To me it’s just stupid posturing.
When we read that our government has sent 600 soldiers to Estonia, I am not sure that the Russian army is very frightened about that. It’s an attempt to provoke Russia rather than deter Russia.
On the lower level, nevertheless the real one, it is also an attempt to justify the creation of the so called European army, which they are very keen to have. But what would be the function of this army? NATO exists to defend us from a threat, which is gone. So, they just keep their fingers crossed that there will be one. But actually European army would clearly have nothing to do with that, because we already have NATO. It can only serve an internal policing purposes. And it means it would be policing sovereign states, or scattered individuals.
With the European arrest warranty, they can march into your home, they can come if they ever heard us, and take us away to jail. It’s not a threat like Nazism or communism, but it has the seeds of its own destruction which we can already see, thank goodness, at work.

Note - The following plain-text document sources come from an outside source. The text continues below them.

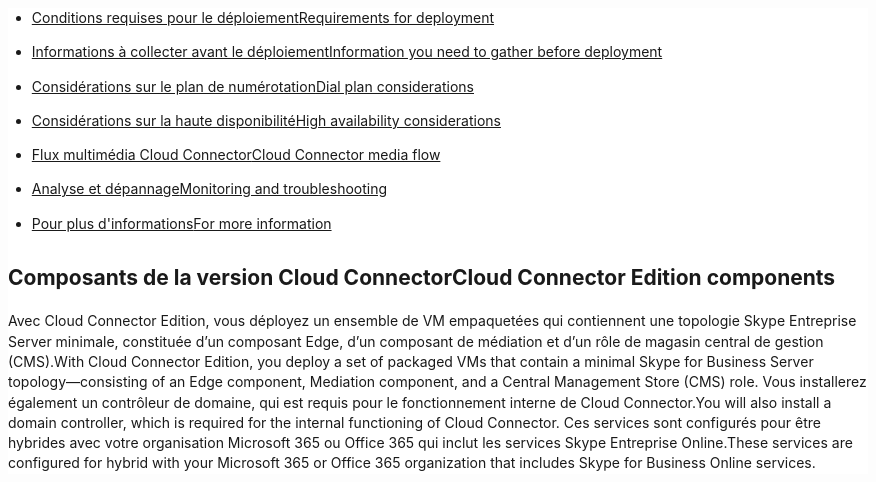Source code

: - [<span data-ttu-id="4f3e3-151">Conditions requises pour le déploiement</span><span class="sxs-lookup"><span data-stu-id="4f3e3-151">Requirements for deployment</span></span>](plan-skype-for-business-cloud-connector-edition.md#BKMK_Requirements)

- [<span data-ttu-id="4f3e3-152">Informations à collecter avant le déploiement</span><span class="sxs-lookup"><span data-stu-id="4f3e3-152">Information you need to gather before deployment</span></span>](plan-skype-for-business-cloud-connector-edition.md#BKMK_PlanDeployment)

- [<span data-ttu-id="4f3e3-153">Considérations sur le plan de numérotation</span><span class="sxs-lookup"><span data-stu-id="4f3e3-153">Dial plan considerations</span></span>](plan-skype-for-business-cloud-connector-edition.md#BKMK_DailPlan)

- [<span data-ttu-id="4f3e3-154">Considérations sur la haute disponibilité</span><span class="sxs-lookup"><span data-stu-id="4f3e3-154">High availability considerations</span></span>](plan-skype-for-business-cloud-connector-edition.md#BKMK_HA)

- [<span data-ttu-id="4f3e3-155">Flux multimédia Cloud Connector</span><span class="sxs-lookup"><span data-stu-id="4f3e3-155">Cloud Connector media flow</span></span>](plan-skype-for-business-cloud-connector-edition.md#BKMK_MediaFlow)

- [<span data-ttu-id="4f3e3-156">Analyse et dépannage</span><span class="sxs-lookup"><span data-stu-id="4f3e3-156">Monitoring and troubleshooting</span></span>](plan-skype-for-business-cloud-connector-edition.md#BKMK_Monitor)

- [<span data-ttu-id="4f3e3-157">Pour plus d'informations</span><span class="sxs-lookup"><span data-stu-id="4f3e3-157">For more information</span></span>](plan-skype-for-business-cloud-connector-edition.md#BKMK_MoreInfo)

## <a name="cloud-connector-edition-components"></a><span data-ttu-id="4f3e3-158">Composants de la version Cloud Connector</span><span class="sxs-lookup"><span data-stu-id="4f3e3-158">Cloud Connector Edition components</span></span>
<span data-ttu-id="4f3e3-159"><a name="BKMK_Components"> </a></span><span class="sxs-lookup"><span data-stu-id="4f3e3-159"><a name="BKMK_Components"> </a></span></span>

<span data-ttu-id="4f3e3-160">Avec Cloud Connector Edition, vous déployez un ensemble de VM empaquetées qui contiennent une topologie Skype Entreprise Server minimale, constituée d’un composant Edge, d’un composant de médiation et d’un rôle de magasin central de gestion (CMS).</span><span class="sxs-lookup"><span data-stu-id="4f3e3-160">With Cloud Connector Edition, you deploy a set of packaged VMs that contain a minimal Skype for Business Server topology—consisting of an Edge component, Mediation component, and a Central Management Store (CMS) role.</span></span> <span data-ttu-id="4f3e3-161">Vous installerez également un contrôleur de domaine, qui est requis pour le fonctionnement interne de Cloud Connector.</span><span class="sxs-lookup"><span data-stu-id="4f3e3-161">You will also install a domain controller, which is required for the internal functioning of Cloud Connector.</span></span> <span data-ttu-id="4f3e3-162">Ces services sont configurés pour être hybrides avec votre organisation Microsoft 365 ou Office 365 qui inclut les services Skype Entreprise Online.</span><span class="sxs-lookup"><span data-stu-id="4f3e3-162">These services are configured for hybrid with your Microsoft 365 or Office 365 organization that includes Skype for Business Online services.</span></span>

I was pessimistic when the EU seemed to be expanding, but now I feel optimistic as the seeds of its own destruction are already showing themselves clearly. Even I may live to see the end of the EU, and you certainly will. Otherwise, it will be ‘1984’.
Should Russia, if forced to do so, “Resist to Evil by Force”, as it was advised by Ilyin?

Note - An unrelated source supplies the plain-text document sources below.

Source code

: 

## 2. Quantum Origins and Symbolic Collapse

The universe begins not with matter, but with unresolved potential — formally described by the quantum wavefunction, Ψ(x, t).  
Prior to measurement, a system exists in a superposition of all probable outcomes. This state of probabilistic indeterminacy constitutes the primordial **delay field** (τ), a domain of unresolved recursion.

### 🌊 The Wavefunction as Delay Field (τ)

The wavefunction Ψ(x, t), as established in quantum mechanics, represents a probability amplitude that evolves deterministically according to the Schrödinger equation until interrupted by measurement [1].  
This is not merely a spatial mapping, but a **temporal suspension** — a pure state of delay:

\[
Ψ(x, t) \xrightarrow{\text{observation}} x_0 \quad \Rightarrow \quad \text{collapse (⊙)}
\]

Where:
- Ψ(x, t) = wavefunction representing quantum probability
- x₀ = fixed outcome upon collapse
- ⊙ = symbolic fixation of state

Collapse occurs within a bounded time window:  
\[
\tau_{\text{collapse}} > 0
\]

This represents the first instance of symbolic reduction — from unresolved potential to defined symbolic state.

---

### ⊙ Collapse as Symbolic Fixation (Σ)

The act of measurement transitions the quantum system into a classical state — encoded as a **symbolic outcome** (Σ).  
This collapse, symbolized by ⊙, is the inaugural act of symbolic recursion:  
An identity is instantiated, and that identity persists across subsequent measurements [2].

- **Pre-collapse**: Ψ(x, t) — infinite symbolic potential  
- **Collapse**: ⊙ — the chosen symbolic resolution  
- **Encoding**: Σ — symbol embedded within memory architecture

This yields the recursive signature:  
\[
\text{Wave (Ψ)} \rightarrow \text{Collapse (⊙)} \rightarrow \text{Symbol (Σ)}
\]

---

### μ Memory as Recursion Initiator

It definitely should. And I am thankful, as far as I can see, that we have extremely powerful armed forces. And the West know very well that the outcome would may not be at all what they wanted. I don’t think it will happen, but if such war happens I think Russia would win.
Ms Applebaum and others who like to criticize Mr Putin should realize that they are the ones who are compelling him to adopt stronger policies, which would not be in place otherwise.

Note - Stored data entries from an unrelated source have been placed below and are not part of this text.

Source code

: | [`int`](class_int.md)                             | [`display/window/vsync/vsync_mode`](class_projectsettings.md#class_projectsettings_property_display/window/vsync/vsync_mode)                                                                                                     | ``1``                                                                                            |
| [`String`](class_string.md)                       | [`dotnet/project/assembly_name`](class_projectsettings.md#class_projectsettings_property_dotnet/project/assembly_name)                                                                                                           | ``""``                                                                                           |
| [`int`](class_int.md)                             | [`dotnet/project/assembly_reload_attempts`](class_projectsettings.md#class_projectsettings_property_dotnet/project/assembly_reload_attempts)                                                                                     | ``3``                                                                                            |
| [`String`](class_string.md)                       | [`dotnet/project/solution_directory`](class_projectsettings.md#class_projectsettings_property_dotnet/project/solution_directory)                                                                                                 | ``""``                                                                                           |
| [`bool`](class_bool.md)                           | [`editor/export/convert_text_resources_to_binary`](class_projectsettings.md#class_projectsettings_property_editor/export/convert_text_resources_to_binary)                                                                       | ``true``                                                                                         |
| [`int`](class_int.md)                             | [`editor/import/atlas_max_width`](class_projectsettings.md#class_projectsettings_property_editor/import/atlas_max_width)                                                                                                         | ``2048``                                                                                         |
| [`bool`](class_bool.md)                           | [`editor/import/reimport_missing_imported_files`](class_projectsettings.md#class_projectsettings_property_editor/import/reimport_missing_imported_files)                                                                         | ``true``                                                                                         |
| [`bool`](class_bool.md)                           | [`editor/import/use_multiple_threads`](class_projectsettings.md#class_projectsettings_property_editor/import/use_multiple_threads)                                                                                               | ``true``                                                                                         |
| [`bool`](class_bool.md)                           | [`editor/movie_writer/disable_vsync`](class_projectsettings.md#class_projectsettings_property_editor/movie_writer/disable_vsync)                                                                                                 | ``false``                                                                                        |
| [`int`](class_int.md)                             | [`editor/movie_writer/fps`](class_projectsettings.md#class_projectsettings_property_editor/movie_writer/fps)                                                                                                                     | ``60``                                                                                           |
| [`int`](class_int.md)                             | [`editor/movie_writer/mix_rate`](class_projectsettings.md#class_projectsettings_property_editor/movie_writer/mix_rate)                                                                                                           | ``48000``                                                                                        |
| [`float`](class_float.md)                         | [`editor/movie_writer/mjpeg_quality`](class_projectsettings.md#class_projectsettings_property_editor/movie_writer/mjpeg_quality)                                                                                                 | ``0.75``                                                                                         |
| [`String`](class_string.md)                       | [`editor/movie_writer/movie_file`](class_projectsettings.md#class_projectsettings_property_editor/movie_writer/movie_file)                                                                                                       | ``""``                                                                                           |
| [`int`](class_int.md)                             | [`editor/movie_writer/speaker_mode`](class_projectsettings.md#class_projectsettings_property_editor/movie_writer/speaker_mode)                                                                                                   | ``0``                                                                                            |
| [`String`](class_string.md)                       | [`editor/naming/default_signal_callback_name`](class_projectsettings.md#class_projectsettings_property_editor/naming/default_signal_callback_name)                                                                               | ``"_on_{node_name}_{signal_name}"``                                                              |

Anyway, they forget that Russia has other frontiers and other problems like China, which remains a permanent threat to Russia with her vast empty spaces in the East.
But this rhetoric may also have the opposite effect and drive Russia into the arms of China if she feels sufficiently threatened.
Can Russia trust America under Trump and allied with her in order to contain (as many political pundits and academics - including Professor John Mearsheimer - suggest) emerging China threat by doing what I call the “Nixon reversal” or not?
We have nothing in common with Communist China (I hope), but we have a lot in common obviously with our biggest European nation, which is outside of the EU.
One has to be guarded, but nevertheless it does seem to me that under Trump we may see possibilities of proper cooperation with Russia. I think that Trump is above all a pragmatist, and I don’t think he is an ideologist at all — but that’s a good thing in his case. And we’ve already seen what a mess weak and foolish man like Obama can make.
I am not troubled by Islam. On contrary, as I said, very briefly we had a Muslim son in law, but he became converted on the eve of his wedding to Orthodoxy. So, I said we reduced Muslims by one. But actually, as you’ve said earlier, if you look at Russia we have very strong historical Muslim community.